2. One of the criminals hanging there threw insults at him:

     "Aren't you the Messiah? Save yourself and us!" The other
     one, however, rebuked him, saying: "Don't you fear God? Here
     we are all under the same sentence. Ours, however, is only
     right, for we are getting what we deserve for what we did;
     but he has done no wrong." And he said to Jesus, "Remember
     me, Jesus, when thou shalt come into thy kingdom." 
Jesus said to him, " Amen, Amen, I say to thee: this day, thou shalt
 be with me in Paradise.

The bible does not say that the two criminals crucified on either side of Jesus were thieves. Rather, they are bandits and wrongdoers – whatever they did, it was especially bad. That means that either they were large-scale robbers, like highwaymen who attacked caravans, or they were terrorists from the Zealot rebels who launched attacks against the Romans and supported various false Messiahs during the span of the first 150 years of the Christian era. We forget in worshipping the Prince of peace that Palestine was about as peaceful then as it is now – there were sporadic and sometimes very well-organized assaults against the Romans, which culminate in the prophecy of Jesus regarding the city of Jerusalem – its complete destruction and burial in the year 70, only 36 years after the death of our Lord. Jesus is mocked three times, but the mocking by the bandits is the shortest – they don’t have the air in their lungs to shout much!

Jesus is truly alone – even they reject him. BUT Jesus will show great mercy to the wrongdoer, the lawbreaker. Mocked without mercy, Jesus now shows mercy. He saves the other bandit by staying on the cross and entrusting himself to the Father. The eloquent lawbreaker recounts that they were sentenced justly – but Jesus is suffering wrongly. “He did nothing disorderly” – he knows of Jesus, and like the wife of Pilate knows that he is a just man. Even sinners and pagans know that – it is the self-righteous and arrogant who do not. And what does this eloquent thief say? It is a shocking sentence – he says ‘ JESUS” – the only man to address Jesus by name in ANY gospel – with no title, as  this is a sincere cry –” remember me ” – he trusts that Jesus has the authority to help him and he anticipates the invitation Jesus normally gave to sinners to repent. Jesus answers with AMEN twice! A most definite pronouncement from the king of all and a solid promise. Luke does not have any AMEN sayings – only HERE!

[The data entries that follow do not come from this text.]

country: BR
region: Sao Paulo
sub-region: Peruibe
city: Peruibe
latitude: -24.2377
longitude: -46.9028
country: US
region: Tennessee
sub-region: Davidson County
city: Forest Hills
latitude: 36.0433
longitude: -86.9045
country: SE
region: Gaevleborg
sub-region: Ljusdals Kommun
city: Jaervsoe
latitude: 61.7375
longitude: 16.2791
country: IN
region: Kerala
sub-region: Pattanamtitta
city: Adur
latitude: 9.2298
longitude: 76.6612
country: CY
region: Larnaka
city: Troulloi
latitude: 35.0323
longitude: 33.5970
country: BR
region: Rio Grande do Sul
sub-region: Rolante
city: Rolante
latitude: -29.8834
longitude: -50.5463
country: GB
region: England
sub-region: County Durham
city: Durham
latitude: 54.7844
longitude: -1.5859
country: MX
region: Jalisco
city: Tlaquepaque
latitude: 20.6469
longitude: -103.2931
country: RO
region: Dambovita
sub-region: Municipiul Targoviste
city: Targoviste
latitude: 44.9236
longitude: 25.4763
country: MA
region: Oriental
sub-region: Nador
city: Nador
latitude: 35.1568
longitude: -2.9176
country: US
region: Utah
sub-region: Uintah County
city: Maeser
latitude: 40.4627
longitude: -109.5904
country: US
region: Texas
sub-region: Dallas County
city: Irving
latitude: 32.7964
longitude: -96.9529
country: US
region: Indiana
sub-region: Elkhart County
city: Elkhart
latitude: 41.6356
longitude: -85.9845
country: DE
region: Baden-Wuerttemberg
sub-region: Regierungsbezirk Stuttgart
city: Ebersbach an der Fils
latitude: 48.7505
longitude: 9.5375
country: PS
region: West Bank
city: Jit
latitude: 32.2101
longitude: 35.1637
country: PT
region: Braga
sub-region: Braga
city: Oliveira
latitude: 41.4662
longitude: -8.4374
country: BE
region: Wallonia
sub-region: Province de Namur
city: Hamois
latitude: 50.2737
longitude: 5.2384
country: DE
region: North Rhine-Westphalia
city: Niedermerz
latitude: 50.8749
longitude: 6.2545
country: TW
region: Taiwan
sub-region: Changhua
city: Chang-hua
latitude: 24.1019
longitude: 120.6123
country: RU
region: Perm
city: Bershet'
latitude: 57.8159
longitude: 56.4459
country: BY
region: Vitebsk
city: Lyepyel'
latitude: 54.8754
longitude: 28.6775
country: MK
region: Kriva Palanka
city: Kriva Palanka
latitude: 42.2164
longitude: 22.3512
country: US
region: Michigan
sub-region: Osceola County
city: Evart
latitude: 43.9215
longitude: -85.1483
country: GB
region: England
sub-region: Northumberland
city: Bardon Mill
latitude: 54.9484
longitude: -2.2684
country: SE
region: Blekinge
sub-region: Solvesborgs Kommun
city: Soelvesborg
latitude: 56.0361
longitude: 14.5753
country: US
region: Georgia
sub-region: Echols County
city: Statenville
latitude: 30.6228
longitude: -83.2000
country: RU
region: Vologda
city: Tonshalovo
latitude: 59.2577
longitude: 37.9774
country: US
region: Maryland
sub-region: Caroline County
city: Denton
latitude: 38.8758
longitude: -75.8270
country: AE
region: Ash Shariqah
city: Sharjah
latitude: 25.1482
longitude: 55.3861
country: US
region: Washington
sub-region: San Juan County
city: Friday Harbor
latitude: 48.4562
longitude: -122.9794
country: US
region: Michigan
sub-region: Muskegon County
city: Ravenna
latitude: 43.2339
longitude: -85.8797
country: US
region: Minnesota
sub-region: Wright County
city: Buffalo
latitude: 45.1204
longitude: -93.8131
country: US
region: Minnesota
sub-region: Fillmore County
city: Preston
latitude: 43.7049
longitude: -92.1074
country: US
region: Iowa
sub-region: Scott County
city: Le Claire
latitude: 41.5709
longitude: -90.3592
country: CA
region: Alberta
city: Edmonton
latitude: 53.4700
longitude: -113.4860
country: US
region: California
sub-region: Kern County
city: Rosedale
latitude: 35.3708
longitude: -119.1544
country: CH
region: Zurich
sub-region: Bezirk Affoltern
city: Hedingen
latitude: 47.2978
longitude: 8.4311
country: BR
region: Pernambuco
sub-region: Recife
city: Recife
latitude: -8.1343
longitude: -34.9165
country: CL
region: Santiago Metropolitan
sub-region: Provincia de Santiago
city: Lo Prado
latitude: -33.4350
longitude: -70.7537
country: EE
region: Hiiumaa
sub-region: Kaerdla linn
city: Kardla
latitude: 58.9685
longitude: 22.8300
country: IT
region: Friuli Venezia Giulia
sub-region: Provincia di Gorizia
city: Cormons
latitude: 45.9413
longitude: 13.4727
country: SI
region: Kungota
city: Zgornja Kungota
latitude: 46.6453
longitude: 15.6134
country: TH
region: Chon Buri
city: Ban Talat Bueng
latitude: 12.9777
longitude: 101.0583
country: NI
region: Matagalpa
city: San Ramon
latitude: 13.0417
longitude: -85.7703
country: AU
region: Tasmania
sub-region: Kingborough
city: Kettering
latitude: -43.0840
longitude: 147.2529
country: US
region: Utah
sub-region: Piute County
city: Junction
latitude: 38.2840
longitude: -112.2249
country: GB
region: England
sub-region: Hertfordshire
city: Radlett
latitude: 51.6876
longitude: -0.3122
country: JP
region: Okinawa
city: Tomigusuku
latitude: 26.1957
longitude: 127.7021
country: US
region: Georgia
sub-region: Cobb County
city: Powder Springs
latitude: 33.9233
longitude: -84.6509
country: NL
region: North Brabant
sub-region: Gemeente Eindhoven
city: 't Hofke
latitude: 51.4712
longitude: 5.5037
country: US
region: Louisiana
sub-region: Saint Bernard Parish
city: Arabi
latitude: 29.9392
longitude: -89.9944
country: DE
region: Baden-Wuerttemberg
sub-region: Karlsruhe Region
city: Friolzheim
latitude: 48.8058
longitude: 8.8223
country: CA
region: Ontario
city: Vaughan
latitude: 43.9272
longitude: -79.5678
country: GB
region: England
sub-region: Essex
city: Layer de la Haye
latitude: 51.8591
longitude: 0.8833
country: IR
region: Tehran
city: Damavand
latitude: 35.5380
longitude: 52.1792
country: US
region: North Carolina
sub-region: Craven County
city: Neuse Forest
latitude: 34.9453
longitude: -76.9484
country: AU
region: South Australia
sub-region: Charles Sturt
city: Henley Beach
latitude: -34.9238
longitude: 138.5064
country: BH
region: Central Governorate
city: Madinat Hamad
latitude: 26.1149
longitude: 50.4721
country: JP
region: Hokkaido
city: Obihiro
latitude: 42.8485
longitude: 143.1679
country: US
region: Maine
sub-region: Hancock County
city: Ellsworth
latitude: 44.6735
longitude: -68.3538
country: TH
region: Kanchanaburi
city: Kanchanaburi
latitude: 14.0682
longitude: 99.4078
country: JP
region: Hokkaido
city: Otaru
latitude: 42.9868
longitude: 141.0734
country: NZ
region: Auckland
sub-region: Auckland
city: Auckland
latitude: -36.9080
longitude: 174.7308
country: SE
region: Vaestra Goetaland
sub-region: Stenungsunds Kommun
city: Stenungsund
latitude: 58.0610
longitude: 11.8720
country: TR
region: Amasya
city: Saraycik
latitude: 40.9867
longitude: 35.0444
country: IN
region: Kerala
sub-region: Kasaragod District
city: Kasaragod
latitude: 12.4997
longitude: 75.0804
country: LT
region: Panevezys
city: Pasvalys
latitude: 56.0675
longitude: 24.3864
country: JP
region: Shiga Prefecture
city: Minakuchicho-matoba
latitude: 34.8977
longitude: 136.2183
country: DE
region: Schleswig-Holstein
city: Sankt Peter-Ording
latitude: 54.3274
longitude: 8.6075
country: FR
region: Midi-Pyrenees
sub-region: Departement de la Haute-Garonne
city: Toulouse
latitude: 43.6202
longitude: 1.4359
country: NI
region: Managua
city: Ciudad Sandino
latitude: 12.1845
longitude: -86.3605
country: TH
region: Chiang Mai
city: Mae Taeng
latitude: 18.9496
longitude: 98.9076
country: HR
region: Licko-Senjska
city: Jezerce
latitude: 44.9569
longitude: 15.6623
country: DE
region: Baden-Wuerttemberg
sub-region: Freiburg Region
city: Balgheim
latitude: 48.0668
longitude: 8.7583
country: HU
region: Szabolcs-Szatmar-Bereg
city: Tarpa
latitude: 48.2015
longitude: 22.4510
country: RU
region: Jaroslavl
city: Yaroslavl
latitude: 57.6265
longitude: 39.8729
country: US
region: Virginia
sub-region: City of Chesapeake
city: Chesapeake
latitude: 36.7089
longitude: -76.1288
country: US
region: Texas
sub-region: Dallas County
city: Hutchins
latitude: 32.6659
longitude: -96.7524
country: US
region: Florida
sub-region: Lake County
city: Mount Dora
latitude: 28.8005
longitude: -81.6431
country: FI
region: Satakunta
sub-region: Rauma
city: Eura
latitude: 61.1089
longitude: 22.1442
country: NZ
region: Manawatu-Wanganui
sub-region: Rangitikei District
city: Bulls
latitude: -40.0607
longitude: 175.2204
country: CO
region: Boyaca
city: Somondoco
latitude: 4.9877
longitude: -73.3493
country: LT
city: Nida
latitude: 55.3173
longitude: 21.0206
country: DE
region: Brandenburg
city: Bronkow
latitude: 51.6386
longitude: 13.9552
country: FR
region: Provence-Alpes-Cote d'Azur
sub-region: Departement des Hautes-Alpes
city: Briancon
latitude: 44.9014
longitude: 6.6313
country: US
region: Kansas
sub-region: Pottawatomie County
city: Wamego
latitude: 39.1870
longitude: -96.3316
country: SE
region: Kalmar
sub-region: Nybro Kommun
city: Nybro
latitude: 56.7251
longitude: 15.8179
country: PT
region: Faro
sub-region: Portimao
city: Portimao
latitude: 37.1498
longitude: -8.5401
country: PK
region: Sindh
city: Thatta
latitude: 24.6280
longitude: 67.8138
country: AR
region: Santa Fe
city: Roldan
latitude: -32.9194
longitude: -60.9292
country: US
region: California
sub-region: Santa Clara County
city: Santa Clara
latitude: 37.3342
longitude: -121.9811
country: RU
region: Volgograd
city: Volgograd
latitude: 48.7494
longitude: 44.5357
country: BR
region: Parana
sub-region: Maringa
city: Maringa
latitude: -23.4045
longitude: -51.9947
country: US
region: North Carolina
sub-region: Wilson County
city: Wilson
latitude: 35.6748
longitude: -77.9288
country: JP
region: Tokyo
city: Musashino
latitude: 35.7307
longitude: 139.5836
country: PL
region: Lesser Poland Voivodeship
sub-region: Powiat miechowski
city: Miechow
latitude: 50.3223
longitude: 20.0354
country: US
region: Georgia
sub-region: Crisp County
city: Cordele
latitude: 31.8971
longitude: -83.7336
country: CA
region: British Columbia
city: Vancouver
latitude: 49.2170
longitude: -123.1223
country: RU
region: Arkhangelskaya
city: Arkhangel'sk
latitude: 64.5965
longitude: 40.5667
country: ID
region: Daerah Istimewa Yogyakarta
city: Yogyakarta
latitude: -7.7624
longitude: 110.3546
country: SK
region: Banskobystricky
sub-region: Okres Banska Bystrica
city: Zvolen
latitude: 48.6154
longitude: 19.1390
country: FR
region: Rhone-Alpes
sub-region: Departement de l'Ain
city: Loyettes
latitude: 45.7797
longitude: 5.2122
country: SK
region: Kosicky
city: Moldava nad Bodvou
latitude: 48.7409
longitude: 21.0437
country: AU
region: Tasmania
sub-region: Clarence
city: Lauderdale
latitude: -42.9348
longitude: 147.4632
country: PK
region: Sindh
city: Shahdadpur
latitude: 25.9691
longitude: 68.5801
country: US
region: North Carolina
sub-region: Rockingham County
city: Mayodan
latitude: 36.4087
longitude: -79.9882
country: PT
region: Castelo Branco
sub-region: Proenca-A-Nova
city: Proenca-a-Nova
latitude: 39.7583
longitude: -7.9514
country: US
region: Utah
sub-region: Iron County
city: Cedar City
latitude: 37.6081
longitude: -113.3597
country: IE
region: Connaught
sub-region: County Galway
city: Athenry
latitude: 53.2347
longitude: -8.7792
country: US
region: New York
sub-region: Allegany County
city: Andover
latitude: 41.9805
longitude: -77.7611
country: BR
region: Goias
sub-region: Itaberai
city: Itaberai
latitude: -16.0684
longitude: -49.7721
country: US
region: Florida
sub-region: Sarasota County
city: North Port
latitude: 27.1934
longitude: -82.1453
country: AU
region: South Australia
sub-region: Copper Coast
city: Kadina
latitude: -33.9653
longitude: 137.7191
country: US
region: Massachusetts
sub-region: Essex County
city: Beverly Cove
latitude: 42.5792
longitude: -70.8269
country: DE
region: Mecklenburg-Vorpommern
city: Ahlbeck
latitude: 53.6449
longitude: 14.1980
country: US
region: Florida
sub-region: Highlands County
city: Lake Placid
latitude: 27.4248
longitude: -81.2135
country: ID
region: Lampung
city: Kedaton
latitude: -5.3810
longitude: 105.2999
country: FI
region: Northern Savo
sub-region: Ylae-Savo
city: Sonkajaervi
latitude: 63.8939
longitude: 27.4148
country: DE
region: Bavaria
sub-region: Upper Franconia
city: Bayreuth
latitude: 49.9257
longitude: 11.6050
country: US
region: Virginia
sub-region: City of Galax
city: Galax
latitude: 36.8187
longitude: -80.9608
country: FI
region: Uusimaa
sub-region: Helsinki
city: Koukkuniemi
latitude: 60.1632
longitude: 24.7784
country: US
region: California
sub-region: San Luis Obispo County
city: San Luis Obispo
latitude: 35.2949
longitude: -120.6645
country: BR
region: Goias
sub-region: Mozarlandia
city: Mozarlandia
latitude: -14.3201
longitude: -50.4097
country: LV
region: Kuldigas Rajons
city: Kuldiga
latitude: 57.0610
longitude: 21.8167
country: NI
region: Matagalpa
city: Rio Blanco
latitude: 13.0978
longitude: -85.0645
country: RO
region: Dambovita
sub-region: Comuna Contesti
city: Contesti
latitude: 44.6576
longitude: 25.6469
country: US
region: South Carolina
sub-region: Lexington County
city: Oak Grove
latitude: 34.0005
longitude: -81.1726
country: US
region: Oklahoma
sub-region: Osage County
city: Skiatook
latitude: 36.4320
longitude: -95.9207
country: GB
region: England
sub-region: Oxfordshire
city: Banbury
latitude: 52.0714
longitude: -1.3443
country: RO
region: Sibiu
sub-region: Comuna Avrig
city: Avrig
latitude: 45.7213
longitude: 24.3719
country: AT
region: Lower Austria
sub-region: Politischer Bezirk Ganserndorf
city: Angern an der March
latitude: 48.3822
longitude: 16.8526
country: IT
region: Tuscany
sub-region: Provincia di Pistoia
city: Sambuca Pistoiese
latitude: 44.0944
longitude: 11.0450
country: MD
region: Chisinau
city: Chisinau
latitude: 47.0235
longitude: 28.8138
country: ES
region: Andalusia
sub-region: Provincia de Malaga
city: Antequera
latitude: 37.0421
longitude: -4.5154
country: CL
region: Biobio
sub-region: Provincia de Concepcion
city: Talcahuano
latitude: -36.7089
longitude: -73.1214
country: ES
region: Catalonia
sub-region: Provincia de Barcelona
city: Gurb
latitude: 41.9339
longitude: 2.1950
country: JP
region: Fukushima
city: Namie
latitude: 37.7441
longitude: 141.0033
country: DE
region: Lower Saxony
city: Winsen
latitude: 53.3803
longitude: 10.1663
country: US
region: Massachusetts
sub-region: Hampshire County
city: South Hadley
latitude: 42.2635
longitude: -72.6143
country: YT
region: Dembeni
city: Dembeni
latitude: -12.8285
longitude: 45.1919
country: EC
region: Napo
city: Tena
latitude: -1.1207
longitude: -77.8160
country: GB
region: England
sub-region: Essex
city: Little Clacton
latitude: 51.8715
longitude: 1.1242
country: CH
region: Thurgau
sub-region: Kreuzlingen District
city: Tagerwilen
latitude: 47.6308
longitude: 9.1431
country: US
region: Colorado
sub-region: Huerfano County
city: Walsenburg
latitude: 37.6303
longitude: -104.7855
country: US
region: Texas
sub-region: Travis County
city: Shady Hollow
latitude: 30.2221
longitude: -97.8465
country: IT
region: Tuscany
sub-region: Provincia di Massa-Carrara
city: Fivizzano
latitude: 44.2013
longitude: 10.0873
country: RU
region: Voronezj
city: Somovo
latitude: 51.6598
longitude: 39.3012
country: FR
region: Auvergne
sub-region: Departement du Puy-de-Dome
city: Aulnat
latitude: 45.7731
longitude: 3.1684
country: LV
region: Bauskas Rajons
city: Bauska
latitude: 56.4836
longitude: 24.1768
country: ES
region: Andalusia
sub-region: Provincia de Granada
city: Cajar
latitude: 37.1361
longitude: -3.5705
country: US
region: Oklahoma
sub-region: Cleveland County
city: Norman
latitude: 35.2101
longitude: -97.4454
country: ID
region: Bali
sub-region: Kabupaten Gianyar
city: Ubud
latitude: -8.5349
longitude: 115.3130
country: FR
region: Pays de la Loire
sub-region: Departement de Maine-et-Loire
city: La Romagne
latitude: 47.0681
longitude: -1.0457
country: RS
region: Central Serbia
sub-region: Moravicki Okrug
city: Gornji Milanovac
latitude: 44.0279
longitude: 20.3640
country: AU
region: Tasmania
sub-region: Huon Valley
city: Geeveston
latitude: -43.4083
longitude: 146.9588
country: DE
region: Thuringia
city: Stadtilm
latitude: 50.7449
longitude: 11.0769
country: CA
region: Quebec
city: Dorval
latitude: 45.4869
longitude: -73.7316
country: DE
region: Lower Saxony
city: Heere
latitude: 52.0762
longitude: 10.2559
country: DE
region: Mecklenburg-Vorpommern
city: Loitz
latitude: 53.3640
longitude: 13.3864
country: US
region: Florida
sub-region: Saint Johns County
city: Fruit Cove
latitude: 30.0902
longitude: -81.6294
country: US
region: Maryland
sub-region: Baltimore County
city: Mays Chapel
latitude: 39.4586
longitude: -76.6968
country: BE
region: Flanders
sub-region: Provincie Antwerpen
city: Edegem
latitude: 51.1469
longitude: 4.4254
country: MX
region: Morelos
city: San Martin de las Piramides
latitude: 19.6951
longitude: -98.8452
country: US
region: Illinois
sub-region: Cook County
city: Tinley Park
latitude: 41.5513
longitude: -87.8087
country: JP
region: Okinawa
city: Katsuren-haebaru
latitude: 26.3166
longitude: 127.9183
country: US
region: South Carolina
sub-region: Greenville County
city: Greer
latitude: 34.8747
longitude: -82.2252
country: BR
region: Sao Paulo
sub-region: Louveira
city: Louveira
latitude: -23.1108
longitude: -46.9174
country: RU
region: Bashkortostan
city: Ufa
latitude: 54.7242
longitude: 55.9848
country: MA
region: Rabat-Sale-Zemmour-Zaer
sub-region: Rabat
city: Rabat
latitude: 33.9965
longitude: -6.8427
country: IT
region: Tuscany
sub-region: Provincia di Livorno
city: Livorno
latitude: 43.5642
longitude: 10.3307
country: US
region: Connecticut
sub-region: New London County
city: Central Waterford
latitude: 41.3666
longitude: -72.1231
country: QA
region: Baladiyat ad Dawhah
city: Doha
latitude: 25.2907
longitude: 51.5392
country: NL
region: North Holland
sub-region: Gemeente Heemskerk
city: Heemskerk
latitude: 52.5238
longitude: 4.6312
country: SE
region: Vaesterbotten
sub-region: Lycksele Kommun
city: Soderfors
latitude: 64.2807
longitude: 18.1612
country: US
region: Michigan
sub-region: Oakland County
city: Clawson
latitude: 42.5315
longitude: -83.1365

Divine graciousness beyond any human expectation! In Luke 11:9 Jesus said “Ask and it will be given” – the great merciful Jesus is going to indeed hear the prayer of this wretched sinner who asked to be remembered and Jesus says “thou shalt be with me this day”  – the day which is going to close so quickly after the 9th hour, 3 pm, the day of absolute salvation. Jesus gives deliverance, Jesus gives intimacy. Jesus makes him a disciple, that precious role.

And where will they be? In the presence of the absolute fullness of God. God exercises incredible graciousness thru the person of Jesus. How can Jesus grant such a thing to a sinner? But Jesus indeed came for that reason into the world – St Paul says, and this is echoed today in the Byzantine Rite before receiving Holy Communion – “to save sinners, of whom I am the first.”